RECORDED INFORMATION
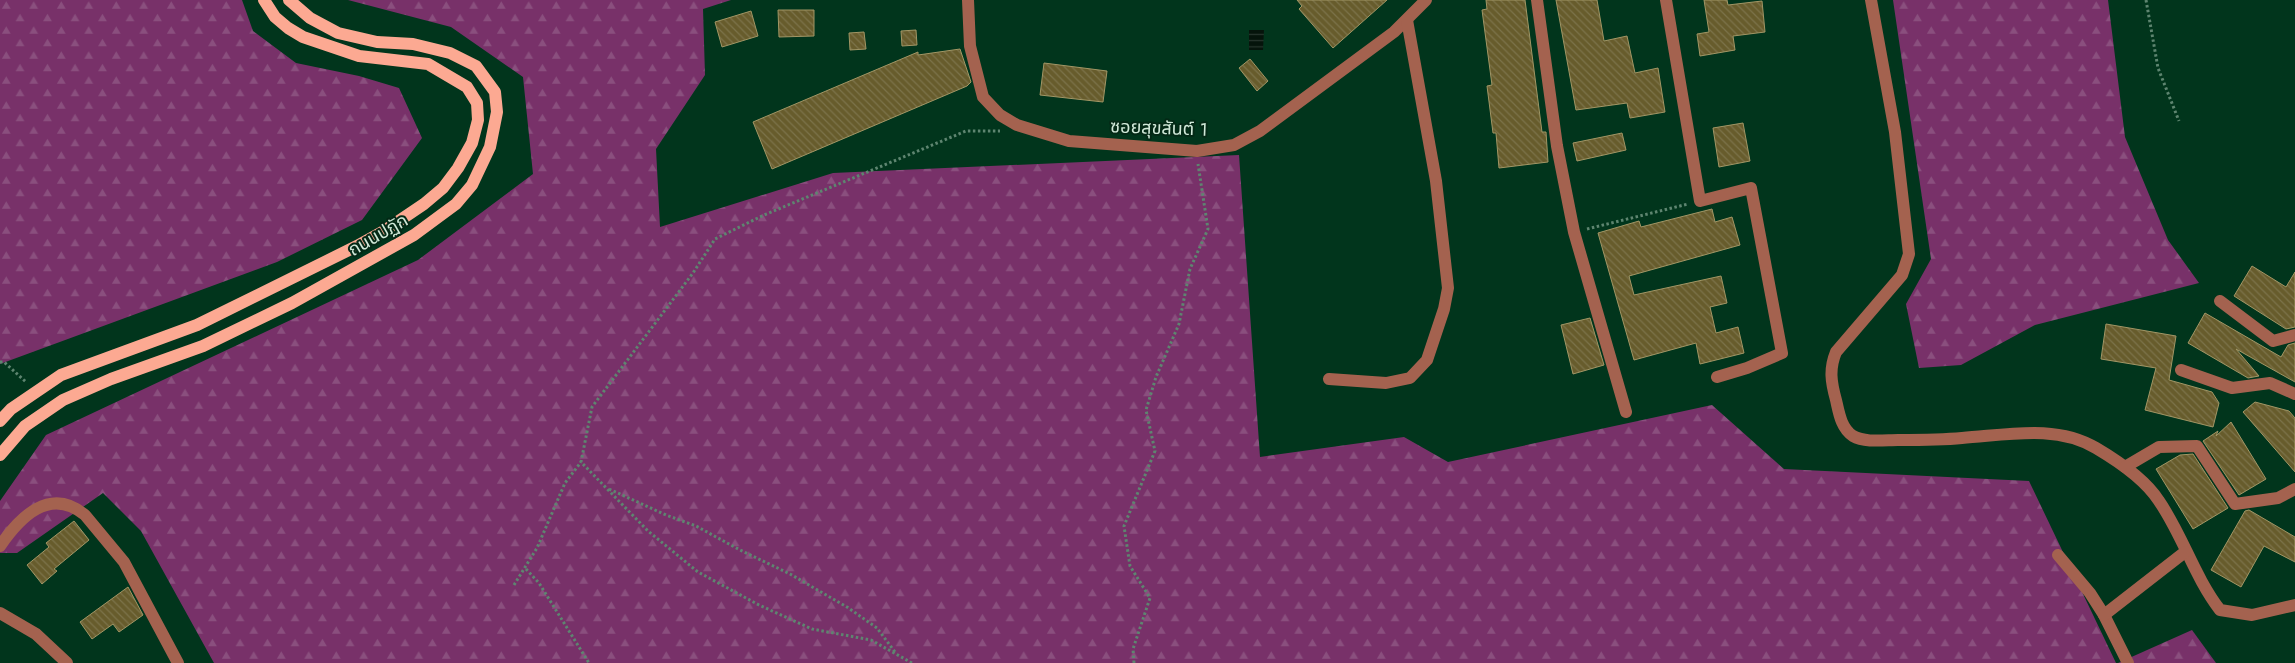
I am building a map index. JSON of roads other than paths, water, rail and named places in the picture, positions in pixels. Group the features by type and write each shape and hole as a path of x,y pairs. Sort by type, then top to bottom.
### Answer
{"main road":[{"name":"ถนนปฏัก","path":"0,421 11,409 61,375 197,325 357,246 391,227 424,204 443,188 458,168 472,143 478,120 477,103 467,87 428,64 359,56 303,37 275,17 264,0"},
{"name":"ถนนปฏัก","path":"0,455 25,426 63,400 111,379 203,346 292,303 414,235 456,204 472,185 490,147 497,112 495,92 476,66 450,53 413,44 377,42 338,33 310,18 289,0"}],"street":[{"name":"ซอยสุขสันต์ 1","path":"968,0 970,46 983,97 1000,115 1017,125 1069,141 1197,151 1234,145 1260,131 1394,32 1426,0"},
{"path":"1537,0 1557,146 1574,232 1626,412"},
{"path":"1666,0 1700,201 1751,188 1782,353 1747,368 1717,377"},
{"path":"1871,0 1895,132 1909,254 1902,275 1836,352 1832,361 1830,373 1842,423 1853,436 1861,440 1945,440 2037,432 2063,435 2096,448 2125,468 2159,500 2205,590 2220,610 2252,615 2295,605"},
{"path":"1329,379 1386,383 1410,378 1428,360 1444,309 1448,288 1436,181 1407,20"},
{"path":"2220,301 2273,341 2295,335"},
{"path":"2181,370 2232,388 2270,383 2295,394"},
{"path":"2125,468 2159,447 2197,446 2235,504 2278,498 2295,489"},
{"path":"0,546 21,519 37,508 58,504 78,509 124,562 178,663"},
{"path":"2104,615 2185,552"},
{"path":"2058,555 2090,593 2104,615 2128,663"},
{"path":"0,613 36,634 67,663"}]}
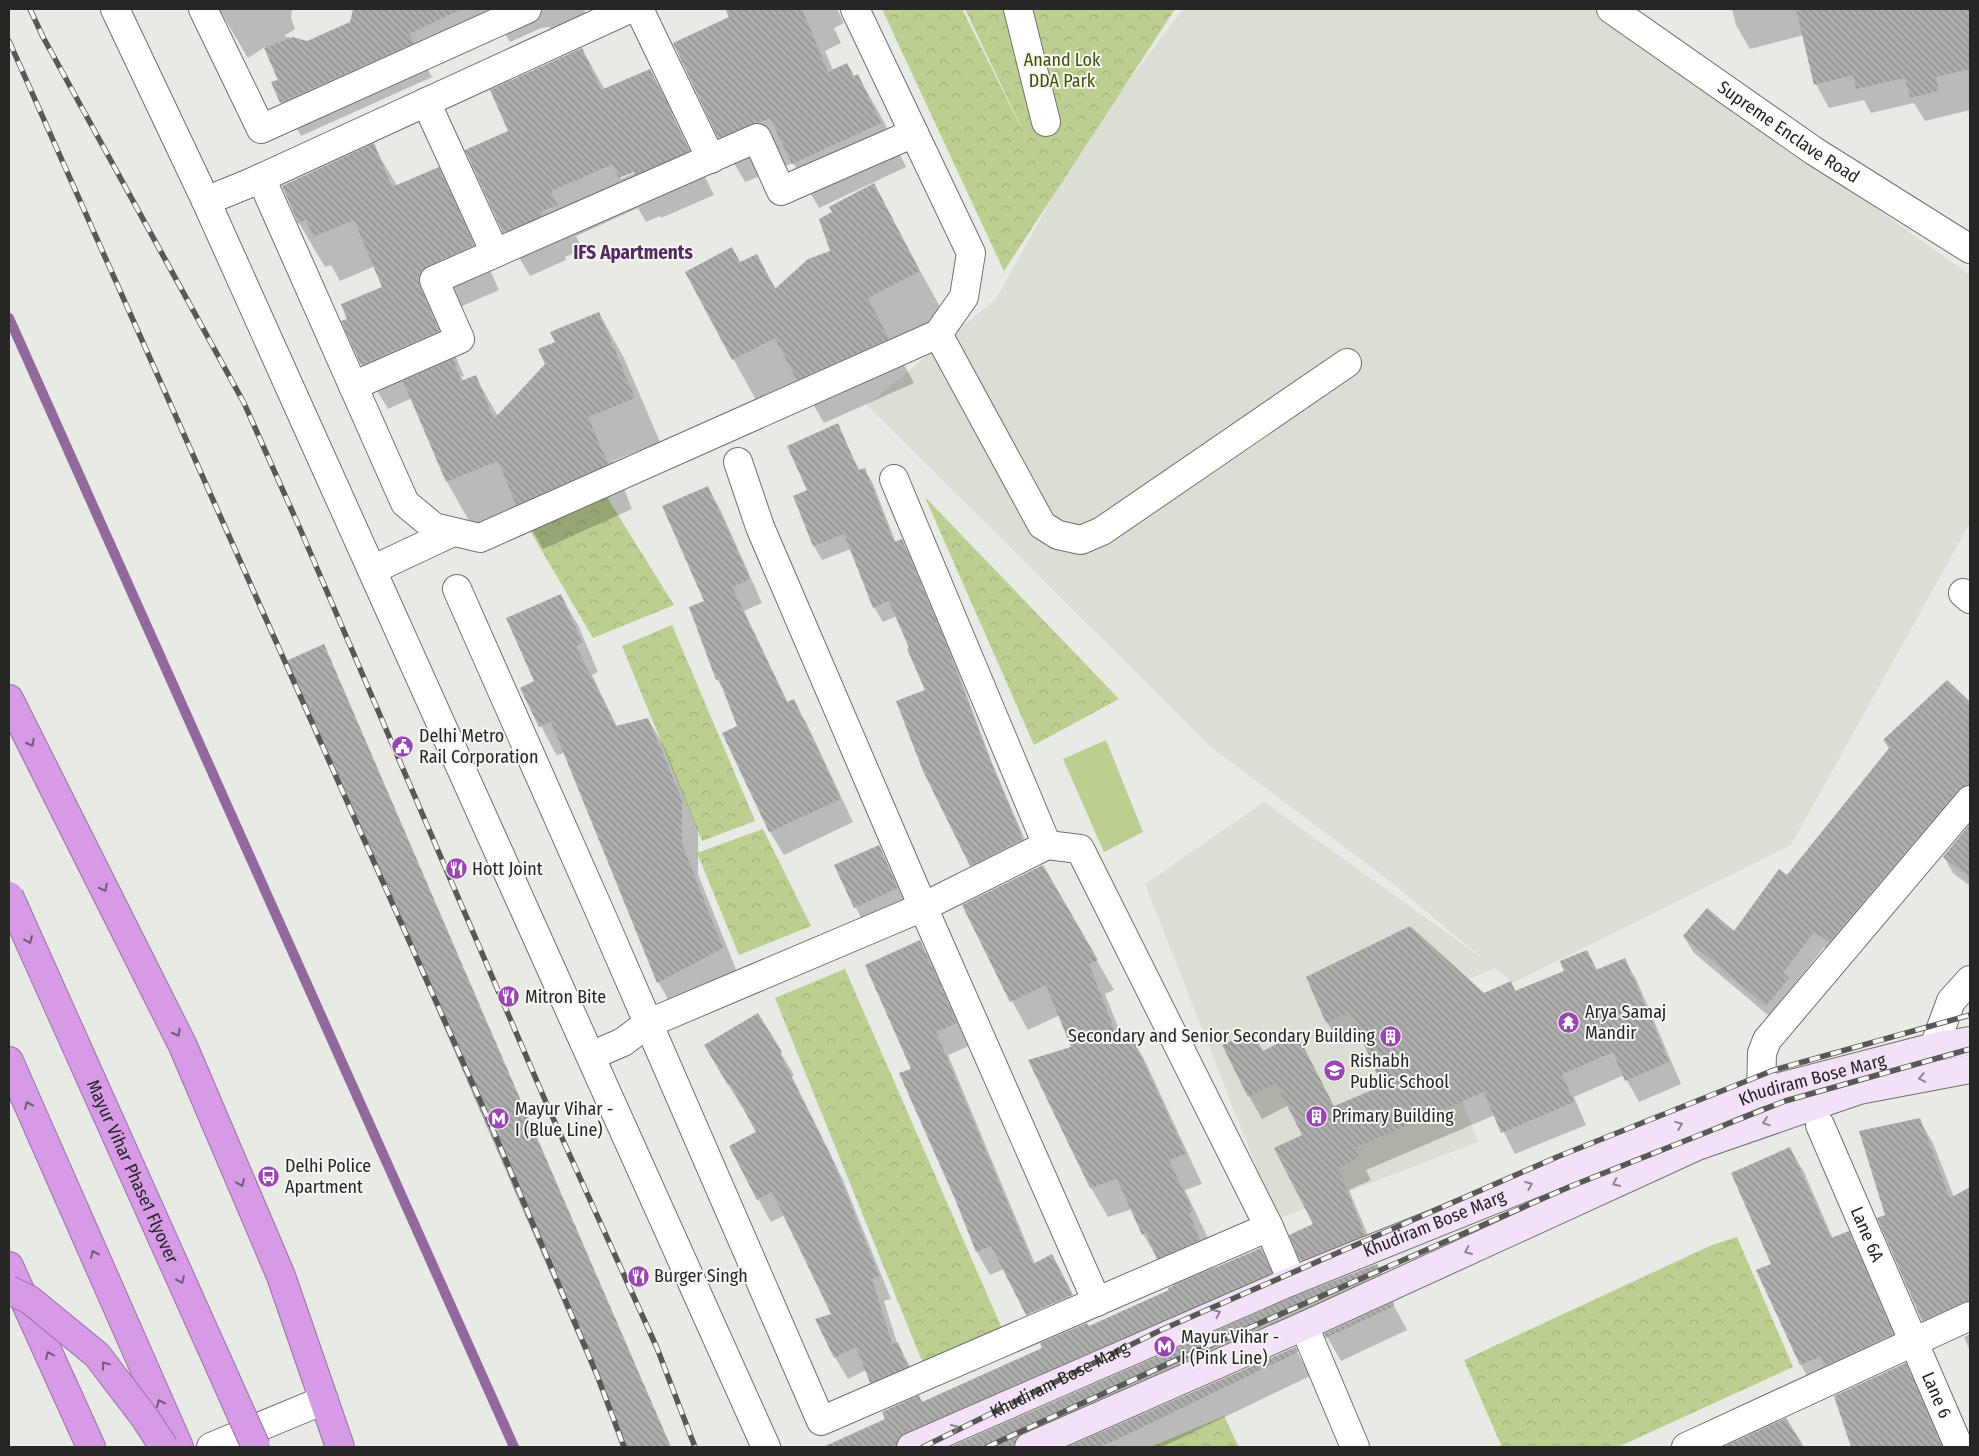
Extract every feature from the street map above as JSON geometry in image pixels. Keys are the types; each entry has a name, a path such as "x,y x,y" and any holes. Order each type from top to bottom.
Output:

ACTIVITY
Throughout the material, how many lines contain the string "bottom"? Answer with the number alone.

ANSWER TO THE PROBLEM
2